DATA IN THIS EXERCISE: Begin

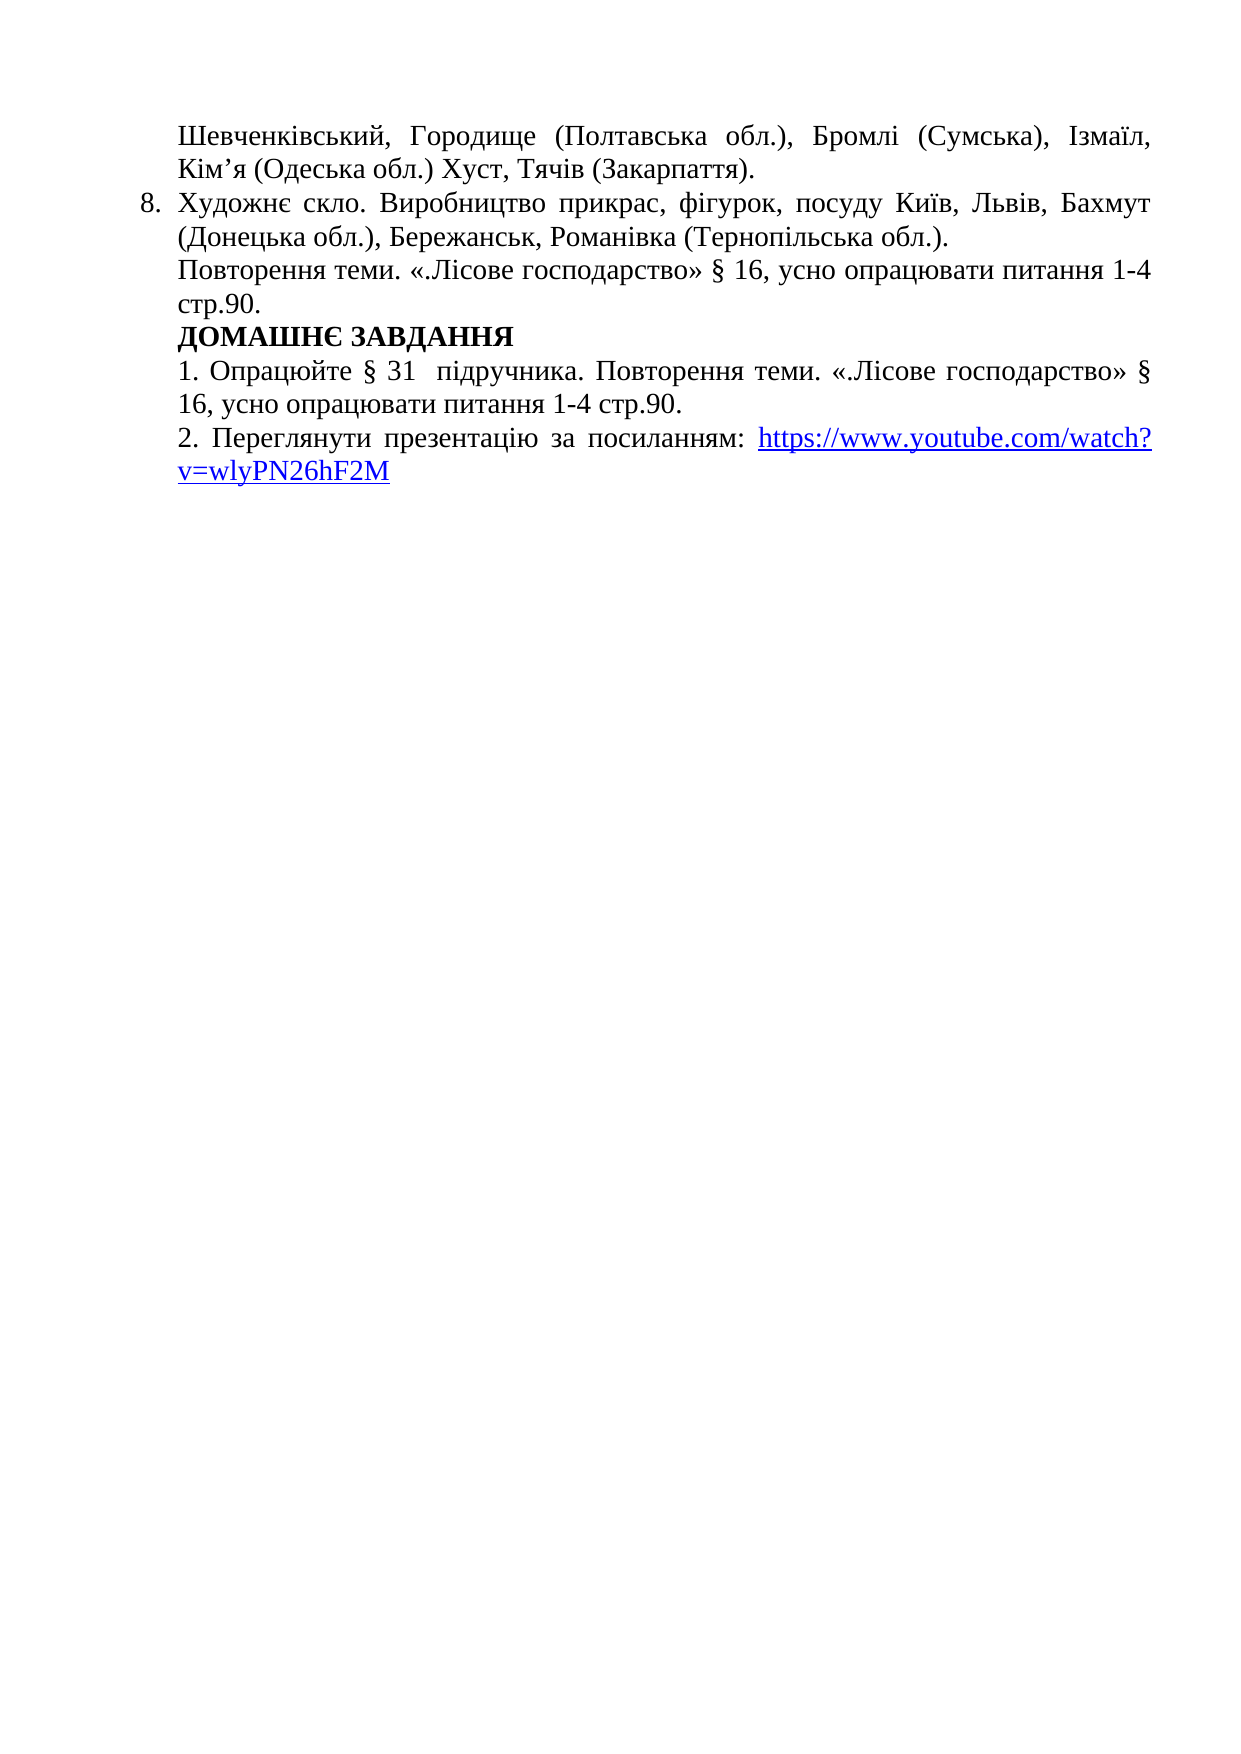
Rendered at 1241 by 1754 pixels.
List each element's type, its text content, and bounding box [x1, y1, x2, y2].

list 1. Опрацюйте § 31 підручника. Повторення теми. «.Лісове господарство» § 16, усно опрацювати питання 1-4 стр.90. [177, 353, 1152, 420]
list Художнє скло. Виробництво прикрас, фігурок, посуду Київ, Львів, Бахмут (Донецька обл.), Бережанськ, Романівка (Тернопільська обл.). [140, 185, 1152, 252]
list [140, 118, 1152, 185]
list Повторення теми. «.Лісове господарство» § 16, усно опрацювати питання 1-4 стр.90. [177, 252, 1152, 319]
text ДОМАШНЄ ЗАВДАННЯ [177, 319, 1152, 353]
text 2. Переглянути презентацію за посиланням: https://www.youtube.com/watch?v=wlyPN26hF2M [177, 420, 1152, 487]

DATA IN THIS EXERCISE: End

*BRIEF:*
Begin with the line containing "List each element's" and repeat each line exactly until the records above end.

*RESPONSE TO THE EXERCISE:*
List each element's type, its text content, and bounding box [x1, y1, x2, y2].

list 1. Опрацюйте § 31 підручника. Повторення теми. «.Лісове господарство» § 16, усно опрацювати питання 1-4 стр.90. [177, 353, 1152, 420]
list Художнє скло. Виробництво прикрас, фігурок, посуду Київ, Львів, Бахмут (Донецька обл.), Бережанськ, Романівка (Тернопільська обл.). [140, 185, 1152, 252]
list [140, 118, 1152, 185]
list Повторення теми. «.Лісове господарство» § 16, усно опрацювати питання 1-4 стр.90. [177, 252, 1152, 319]
text ДОМАШНЄ ЗАВДАННЯ [177, 319, 1152, 353]
text 2. Переглянути презентацію за посиланням: https://www.youtube.com/watch?v=wlyPN26hF2M [177, 420, 1152, 487]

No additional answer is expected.